===== Source data =====
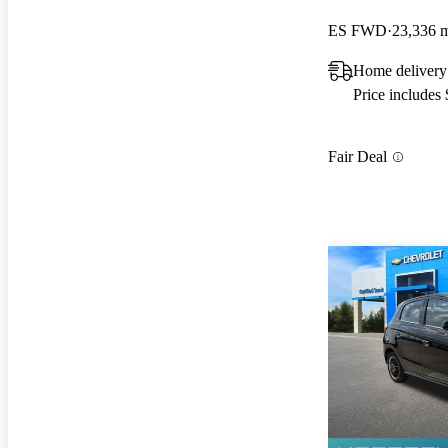
ES FWD
23,336 
Home deliver
Price includes
Fair Deal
=====
Repeat, word for word, each of the records, omitting any image they hold.

:: Solution to this exercise ::
ES FWD
23,336 
Home deliver
Price includes
Fair Deal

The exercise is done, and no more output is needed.